- **What this task involves**: Each line of the records below that contains "weight" needs to be copied.

= = = =

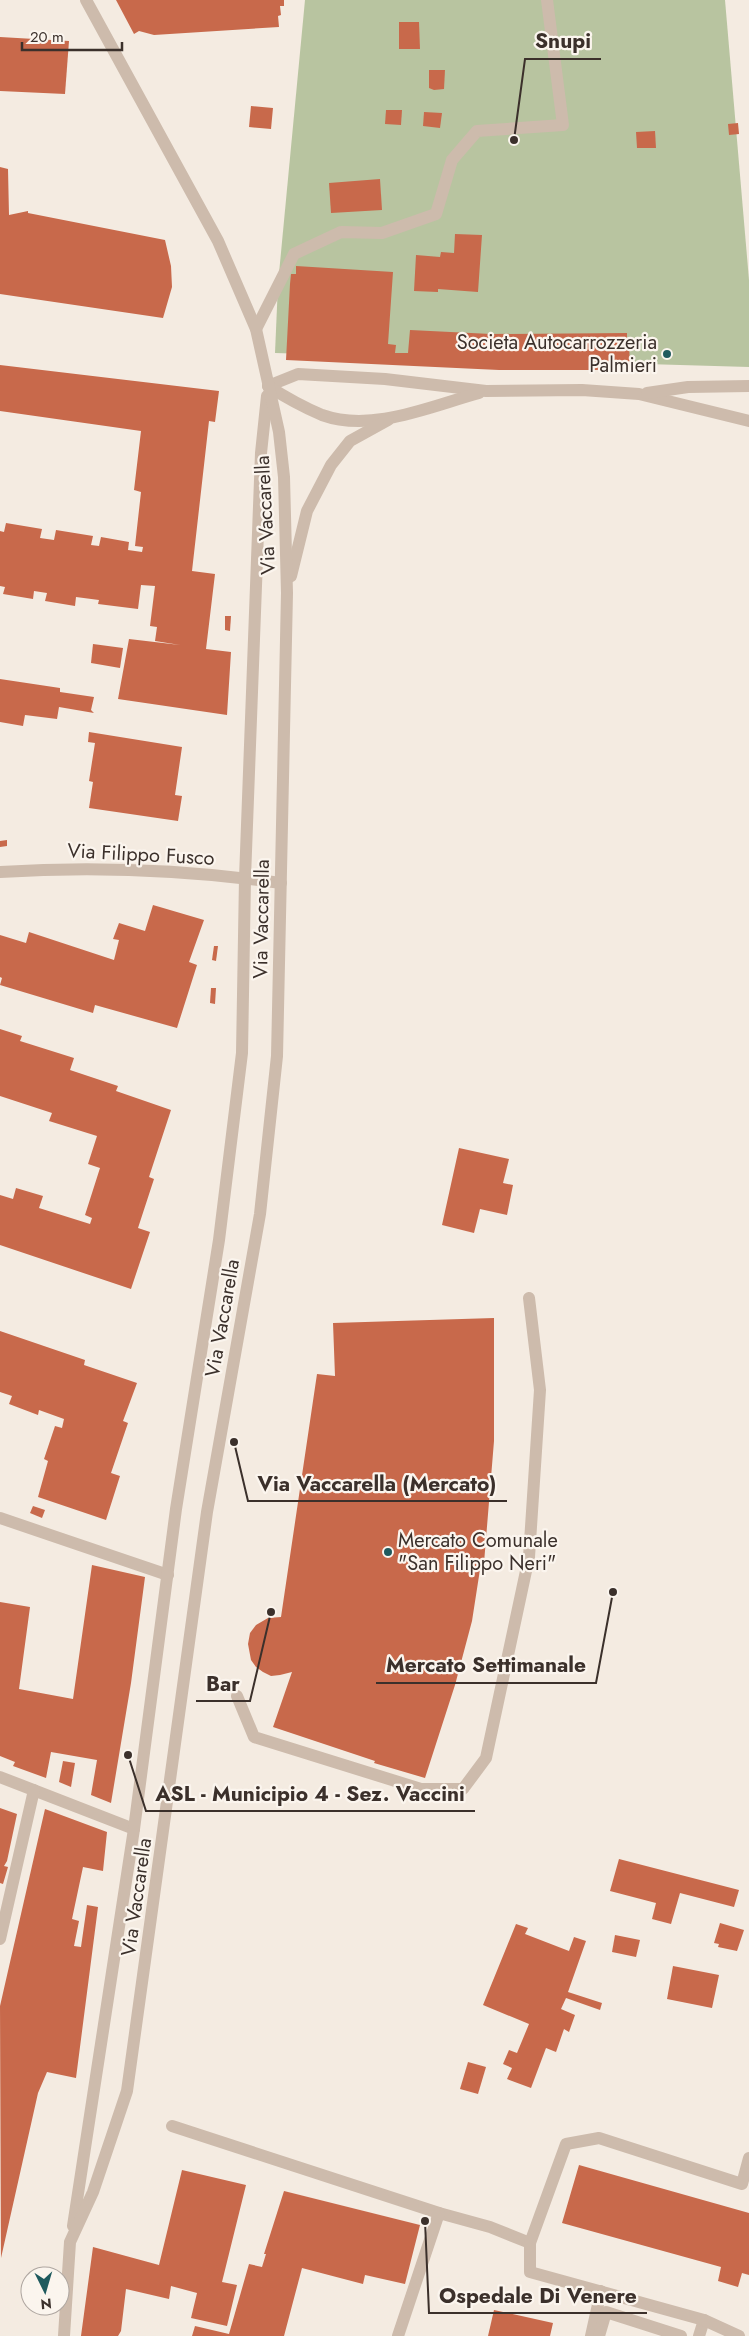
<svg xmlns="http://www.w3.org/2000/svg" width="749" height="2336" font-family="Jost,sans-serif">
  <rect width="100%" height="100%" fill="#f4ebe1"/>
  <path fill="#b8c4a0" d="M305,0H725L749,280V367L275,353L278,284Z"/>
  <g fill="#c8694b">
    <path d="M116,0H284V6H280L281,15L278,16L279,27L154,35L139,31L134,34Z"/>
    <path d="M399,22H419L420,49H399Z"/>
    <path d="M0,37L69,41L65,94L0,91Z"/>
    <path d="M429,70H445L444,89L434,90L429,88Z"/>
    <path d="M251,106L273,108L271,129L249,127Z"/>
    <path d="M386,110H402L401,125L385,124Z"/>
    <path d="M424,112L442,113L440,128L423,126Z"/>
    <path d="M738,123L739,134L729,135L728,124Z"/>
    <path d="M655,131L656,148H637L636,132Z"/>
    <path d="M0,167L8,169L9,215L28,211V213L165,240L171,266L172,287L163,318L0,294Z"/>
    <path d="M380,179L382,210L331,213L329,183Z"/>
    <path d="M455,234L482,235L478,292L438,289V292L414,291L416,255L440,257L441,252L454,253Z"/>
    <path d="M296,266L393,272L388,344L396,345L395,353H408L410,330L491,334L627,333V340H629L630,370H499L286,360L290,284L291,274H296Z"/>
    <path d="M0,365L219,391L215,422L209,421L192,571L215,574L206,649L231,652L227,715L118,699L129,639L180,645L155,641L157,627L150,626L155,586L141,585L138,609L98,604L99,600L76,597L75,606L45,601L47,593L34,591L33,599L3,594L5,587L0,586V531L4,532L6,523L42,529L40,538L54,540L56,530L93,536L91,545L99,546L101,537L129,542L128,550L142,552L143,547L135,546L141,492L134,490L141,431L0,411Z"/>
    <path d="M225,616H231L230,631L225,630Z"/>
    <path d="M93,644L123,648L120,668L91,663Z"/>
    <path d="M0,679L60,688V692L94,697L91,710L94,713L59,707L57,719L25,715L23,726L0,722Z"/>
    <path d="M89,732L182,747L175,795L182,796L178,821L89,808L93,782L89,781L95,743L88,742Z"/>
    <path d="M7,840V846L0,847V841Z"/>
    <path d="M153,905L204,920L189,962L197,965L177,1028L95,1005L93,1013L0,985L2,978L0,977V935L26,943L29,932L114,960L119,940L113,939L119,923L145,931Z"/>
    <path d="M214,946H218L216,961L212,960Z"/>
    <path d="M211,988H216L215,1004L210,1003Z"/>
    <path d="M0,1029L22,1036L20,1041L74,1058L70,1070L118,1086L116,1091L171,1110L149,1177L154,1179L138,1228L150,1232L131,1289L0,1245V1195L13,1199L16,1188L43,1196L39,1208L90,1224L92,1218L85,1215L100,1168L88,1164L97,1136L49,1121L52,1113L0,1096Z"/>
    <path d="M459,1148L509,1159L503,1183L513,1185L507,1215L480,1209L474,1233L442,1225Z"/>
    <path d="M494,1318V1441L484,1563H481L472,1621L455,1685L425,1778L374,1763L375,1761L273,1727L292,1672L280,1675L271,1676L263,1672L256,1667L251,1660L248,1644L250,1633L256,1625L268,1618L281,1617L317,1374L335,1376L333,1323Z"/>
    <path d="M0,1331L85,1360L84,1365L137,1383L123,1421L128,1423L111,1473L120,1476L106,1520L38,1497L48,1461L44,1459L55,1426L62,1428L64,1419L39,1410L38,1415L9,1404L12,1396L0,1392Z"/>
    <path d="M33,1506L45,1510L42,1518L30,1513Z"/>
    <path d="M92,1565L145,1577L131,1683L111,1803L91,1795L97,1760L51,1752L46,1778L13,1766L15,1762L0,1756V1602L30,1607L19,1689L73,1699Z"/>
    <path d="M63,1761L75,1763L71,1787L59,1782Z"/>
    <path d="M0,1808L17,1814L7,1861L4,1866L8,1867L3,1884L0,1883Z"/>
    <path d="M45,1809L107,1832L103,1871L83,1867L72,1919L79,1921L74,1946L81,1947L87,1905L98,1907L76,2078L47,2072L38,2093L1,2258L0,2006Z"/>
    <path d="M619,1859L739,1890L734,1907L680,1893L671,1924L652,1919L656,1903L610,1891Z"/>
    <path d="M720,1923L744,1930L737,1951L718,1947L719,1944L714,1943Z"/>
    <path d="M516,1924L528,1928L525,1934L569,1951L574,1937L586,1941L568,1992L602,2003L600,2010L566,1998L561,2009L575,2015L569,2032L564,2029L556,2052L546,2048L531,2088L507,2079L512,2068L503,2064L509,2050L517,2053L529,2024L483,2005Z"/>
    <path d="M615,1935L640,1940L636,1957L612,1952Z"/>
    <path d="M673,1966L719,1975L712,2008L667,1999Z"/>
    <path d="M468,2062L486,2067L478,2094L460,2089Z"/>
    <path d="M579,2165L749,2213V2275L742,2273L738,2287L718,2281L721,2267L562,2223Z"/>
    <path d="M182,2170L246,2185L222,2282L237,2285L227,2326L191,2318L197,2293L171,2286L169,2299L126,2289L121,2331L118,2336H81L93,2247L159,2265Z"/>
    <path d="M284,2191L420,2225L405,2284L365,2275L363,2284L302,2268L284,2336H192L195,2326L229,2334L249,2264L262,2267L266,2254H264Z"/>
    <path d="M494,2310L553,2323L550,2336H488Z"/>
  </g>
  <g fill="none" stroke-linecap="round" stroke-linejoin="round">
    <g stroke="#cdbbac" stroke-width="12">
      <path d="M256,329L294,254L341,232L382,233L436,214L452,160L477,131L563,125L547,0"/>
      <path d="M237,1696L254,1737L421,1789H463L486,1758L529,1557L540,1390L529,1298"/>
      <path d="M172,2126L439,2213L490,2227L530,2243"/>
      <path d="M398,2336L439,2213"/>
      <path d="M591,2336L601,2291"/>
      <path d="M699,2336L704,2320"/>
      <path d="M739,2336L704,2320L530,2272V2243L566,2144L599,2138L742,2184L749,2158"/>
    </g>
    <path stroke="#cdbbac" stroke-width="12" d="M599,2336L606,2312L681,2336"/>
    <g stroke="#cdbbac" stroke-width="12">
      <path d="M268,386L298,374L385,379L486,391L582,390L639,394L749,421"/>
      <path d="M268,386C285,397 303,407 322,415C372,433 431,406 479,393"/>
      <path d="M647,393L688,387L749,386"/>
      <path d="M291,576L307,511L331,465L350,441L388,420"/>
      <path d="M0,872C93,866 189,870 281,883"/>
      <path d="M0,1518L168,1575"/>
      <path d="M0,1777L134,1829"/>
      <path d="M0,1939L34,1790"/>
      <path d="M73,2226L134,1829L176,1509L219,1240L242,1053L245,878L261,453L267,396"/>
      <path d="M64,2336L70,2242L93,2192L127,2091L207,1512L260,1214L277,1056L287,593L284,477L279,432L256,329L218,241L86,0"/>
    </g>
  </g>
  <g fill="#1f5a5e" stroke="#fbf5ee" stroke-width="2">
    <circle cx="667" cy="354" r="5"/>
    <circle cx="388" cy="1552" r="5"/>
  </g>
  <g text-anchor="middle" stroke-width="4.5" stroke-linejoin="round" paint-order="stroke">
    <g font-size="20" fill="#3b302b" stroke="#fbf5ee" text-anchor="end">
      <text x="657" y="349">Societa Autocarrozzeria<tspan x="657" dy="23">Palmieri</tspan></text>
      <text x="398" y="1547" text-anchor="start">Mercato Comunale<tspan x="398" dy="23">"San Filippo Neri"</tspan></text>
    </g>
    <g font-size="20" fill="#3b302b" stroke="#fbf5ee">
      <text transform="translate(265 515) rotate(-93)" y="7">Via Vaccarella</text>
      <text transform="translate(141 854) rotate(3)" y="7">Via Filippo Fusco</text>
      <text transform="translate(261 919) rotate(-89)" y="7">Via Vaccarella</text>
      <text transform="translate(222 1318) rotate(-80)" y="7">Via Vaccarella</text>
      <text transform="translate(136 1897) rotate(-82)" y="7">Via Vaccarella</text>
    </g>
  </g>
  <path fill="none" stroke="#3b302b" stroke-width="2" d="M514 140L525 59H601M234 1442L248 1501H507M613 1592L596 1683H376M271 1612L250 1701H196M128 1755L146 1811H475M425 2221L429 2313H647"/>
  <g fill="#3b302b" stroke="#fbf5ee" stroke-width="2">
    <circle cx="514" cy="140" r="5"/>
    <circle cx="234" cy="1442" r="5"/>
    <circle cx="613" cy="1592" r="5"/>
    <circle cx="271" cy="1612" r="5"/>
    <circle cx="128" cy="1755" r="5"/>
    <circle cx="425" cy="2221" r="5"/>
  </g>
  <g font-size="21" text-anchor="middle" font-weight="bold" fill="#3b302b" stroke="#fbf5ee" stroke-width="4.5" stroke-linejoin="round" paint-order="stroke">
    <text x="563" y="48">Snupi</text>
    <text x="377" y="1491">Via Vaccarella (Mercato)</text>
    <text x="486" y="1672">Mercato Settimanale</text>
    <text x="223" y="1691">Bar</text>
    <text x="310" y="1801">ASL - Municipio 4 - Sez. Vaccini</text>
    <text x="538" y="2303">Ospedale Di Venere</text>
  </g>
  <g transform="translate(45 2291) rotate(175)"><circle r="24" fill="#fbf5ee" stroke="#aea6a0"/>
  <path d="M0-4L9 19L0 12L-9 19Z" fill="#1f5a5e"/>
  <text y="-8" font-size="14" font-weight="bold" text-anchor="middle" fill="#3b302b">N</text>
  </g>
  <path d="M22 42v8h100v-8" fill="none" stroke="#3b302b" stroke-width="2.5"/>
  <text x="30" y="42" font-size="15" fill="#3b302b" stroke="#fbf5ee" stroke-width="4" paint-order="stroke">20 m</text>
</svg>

= = = =

- **Task output**:
  <g font-size="21" text-anchor="middle" font-weight="bold" fill="#3b302b" stroke="#fbf5ee" stroke-width="4.5" stroke-linejoin="round" paint-order="stroke">
  <text y="-8" font-size="14" font-weight="bold" text-anchor="middle" fill="#3b302b">N</text>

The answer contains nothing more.